When you restate the data, keep every word as it is and drop the images.

Stored data
╔══

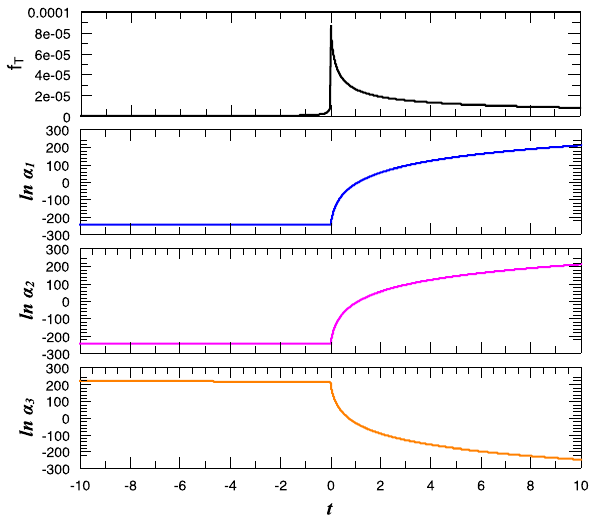
Fig. 1 From top to bottom are the plots of f T , α 1 , α 2 and α 3 respec- tively, with respect to cosmic time t , while t = 0 is the bounce point. Note that all these parameters are positive ( α i ’s are plotted in Logarithm scale.) while f T presents a sharp peak. The parameters are chosen as:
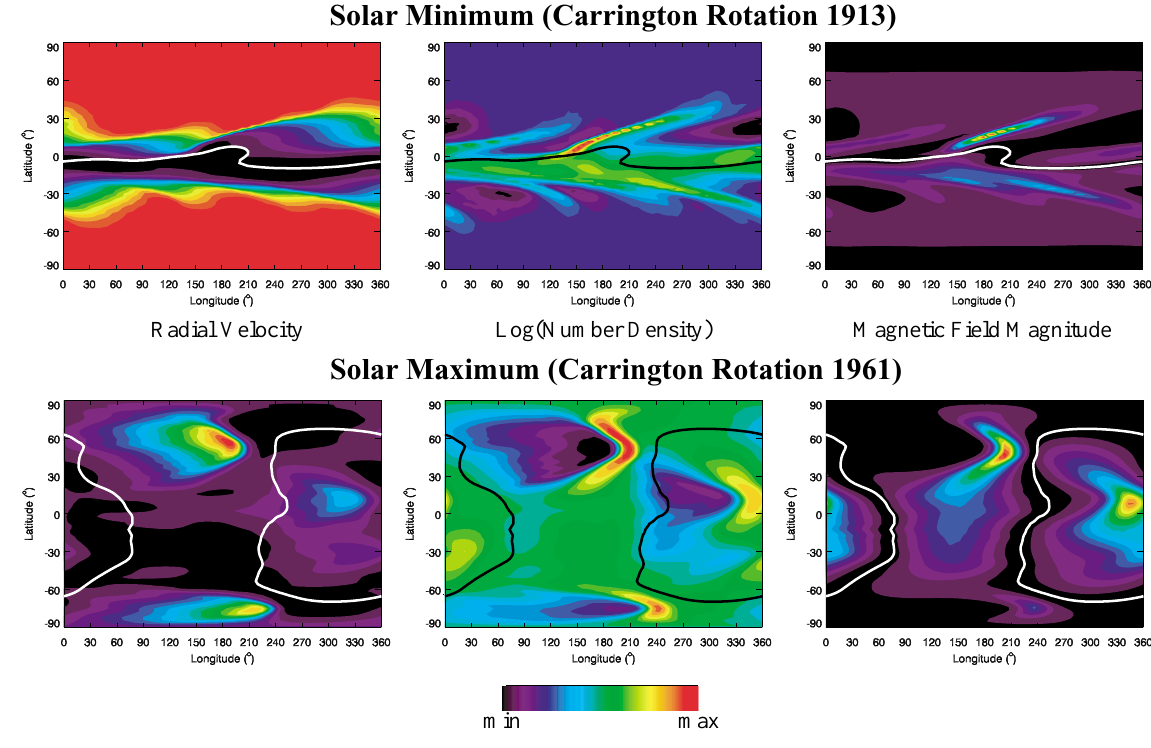
Fig. 8. Comparison of solar wind structure at solar minimum (CR1913) and maximum (CR1961). The heliocentric distance of these slices are 4.35AU and 4.26AU, respectively, corresponding to the location of the Ulysses spacecraft at these times. The columns show speed, density, and magnetic field magnitude. The solid white line in each panel denotes the location of the heliospheric current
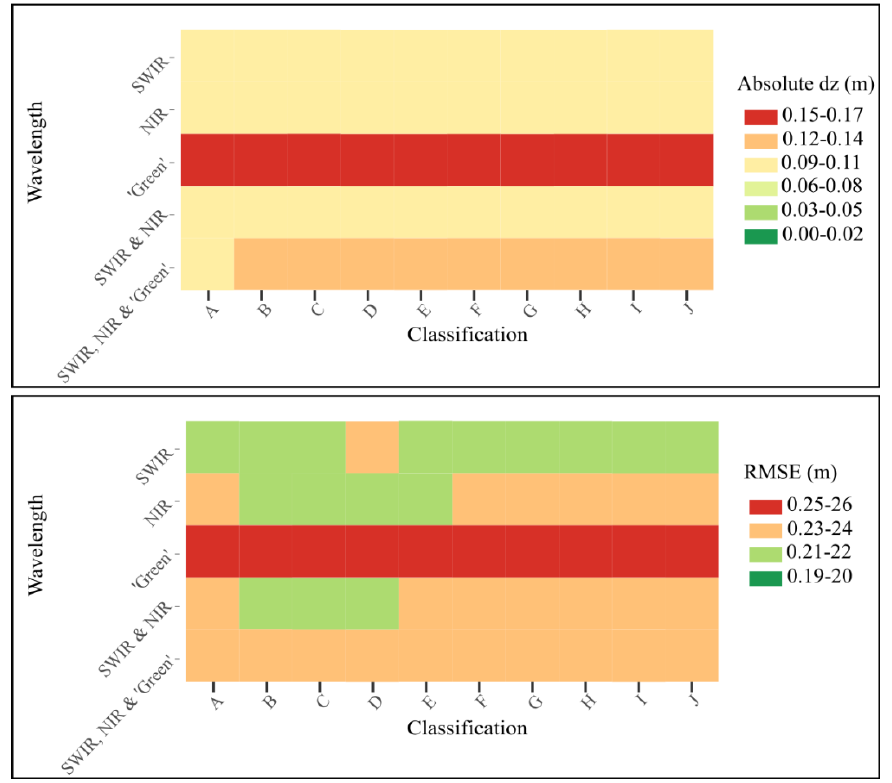
Figure 13. Ground classification results (| 𝑑𝑧̅̅̅ | and RMSE) in unburned peatlands. Classifications were conducted in LAStools.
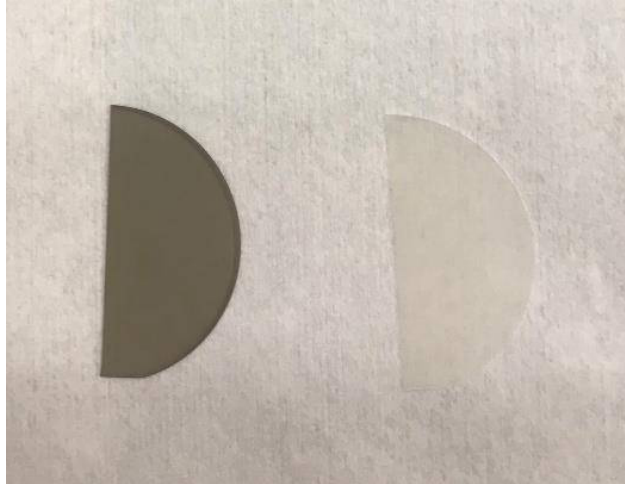
Figure 2. Photograph of LT GaN on sapphire samples. Left sample was 37 nm thick and grown with DMHy at 550 °C and right sample was 36 nm thick and grown with NH 3 at 450 °C.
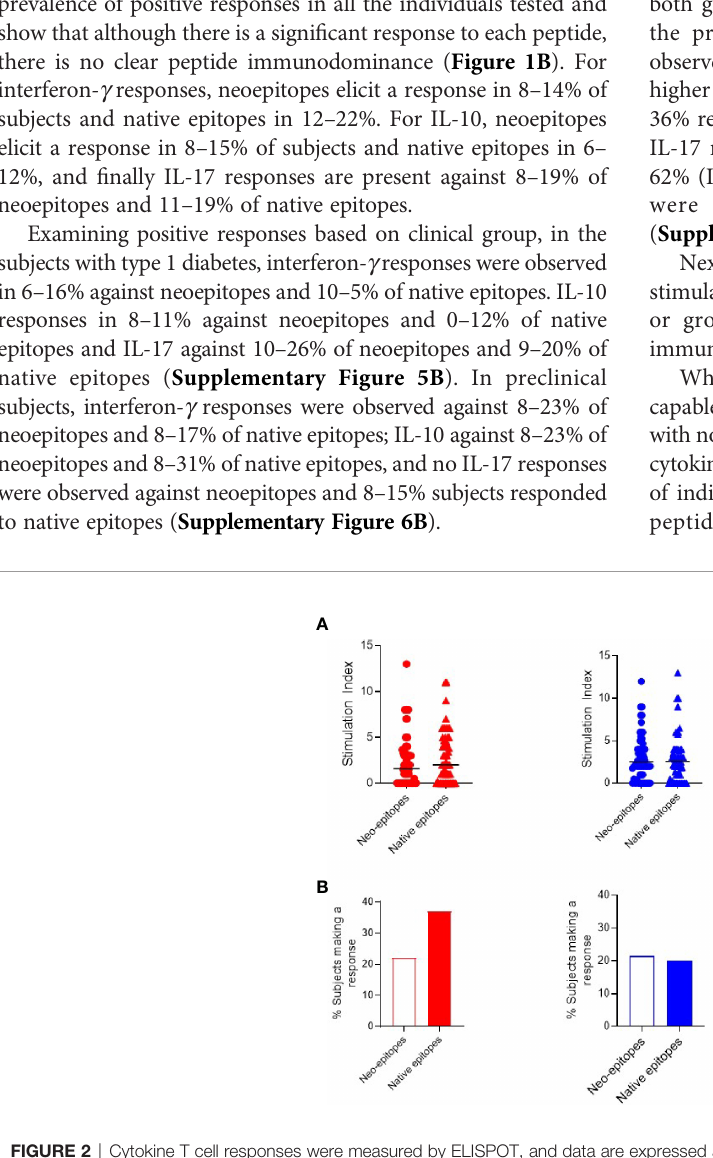
FIGURE 2 | Cytokine T cell responses were measured by ELISPOT, and data are expressed as SI [stimulation index (mean spot number of test peptide/mean spot number of diluent)]. (A) Magnitude of responses as depicted by SI for IFN- g (red) IL-10 (blue) and IL-17 (purple) responses against pooled neo- and native epitopes in preclinical and subjects with type 1 diabetes. (B) Prevalence of IFN- g (red) IL-10 (blue) and IL-17 (purple) responses in preclinical and subjects with type 1 diabetes against pooled peptides of neo- (open bars) and native ( fi lled bars)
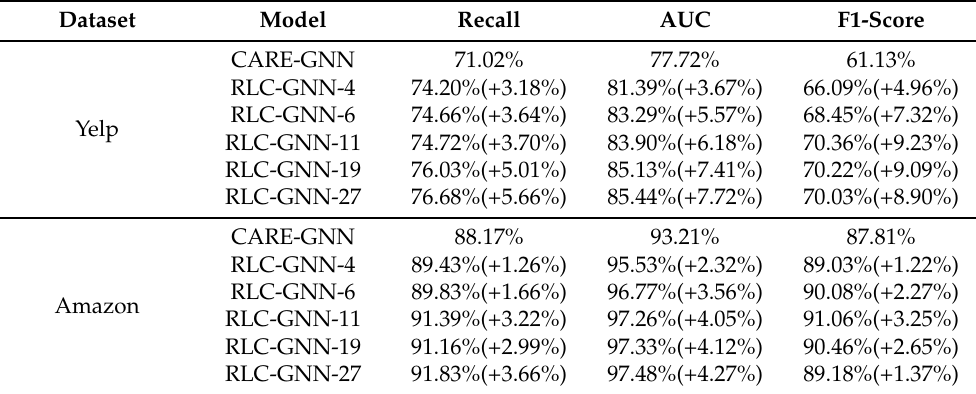
Table 3. Results of RLC-GNN with various number of layers and the baseline. We report results after running 100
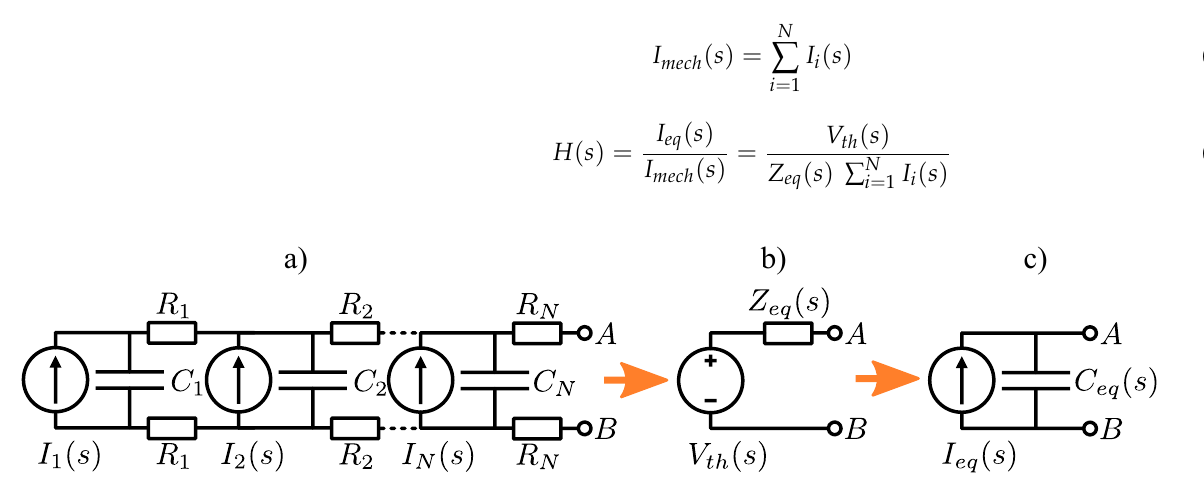
Figure 4. ( a ) The 1D PE sensor model with resistive electrodes. ( b ) PE sensor representation with Thevenin’s equivalent electric circuit. ( c ) PE sensor model with equivalent current source I eq and capacitance C eq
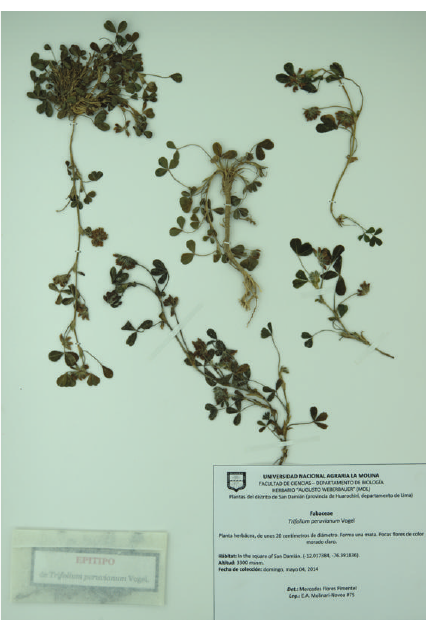
Figure 1: Molinari-Novoa 75 : epitype of Trifolium peruvianum Vogel.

╚══

» **Result for this task**:
Fig. 1 From top to bottom are the plots of f T , α 1 , α 2 and α 3 respec- tively, with respect to cosmic time t , while t = 0 is the bounce point. Note that all these parameters are positive ( α i ’s are plotted in Logarithm scale.) while f T presents a sharp peak. The parameters are chosen as:
Fig. 8. Comparison of solar wind structure at solar minimum (CR1913) and maximum (CR1961). The heliocentric distance of these slices are 4.35AU and 4.26AU, respectively, corresponding to the location of the Ulysses spacecraft at these times. The columns show speed, density, and magnetic field magnitude. The solid white line in each panel denotes the location of the heliospheric current
Figure 13. Ground classification results (| 𝑑𝑧̅̅̅ | and RMSE) in unburned peatlands. Classifications were conducted in LAStools.
Figure 2. Photograph of LT GaN on sapphire samples. Left sample was 37 nm thick and grown with DMHy at 550 °C and right sample was 36 nm thick and grown with NH 3 at 450 °C.
FIGURE 2 | Cytokine T cell responses were measured by ELISPOT, and data are expressed as SI [stimulation index (mean spot number of test peptide/mean spot number of diluent)]. (A) Magnitude of responses as depicted by SI for IFN- g (red) IL-10 (blue) and IL-17 (purple) responses against pooled neo- and native epitopes in preclinical and subjects with type 1 diabetes. (B) Prevalence of IFN- g (red) IL-10 (blue) and IL-17 (purple) responses in preclinical and subjects with type 1 diabetes against pooled peptides of neo- (open bars) and native ( fi lled bars)
Table 3. Results of RLC-GNN with various number of layers and the baseline. We report results after running 100
Figure 4. ( a ) The 1D PE sensor model with resistive electrodes. ( b ) PE sensor representation with Thevenin’s equivalent electric circuit. ( c ) PE sensor model with equivalent current source I eq and capacitance C eq
Figure 1: Molinari-Novoa 75 : epitype of Trifolium peruvianum Vogel.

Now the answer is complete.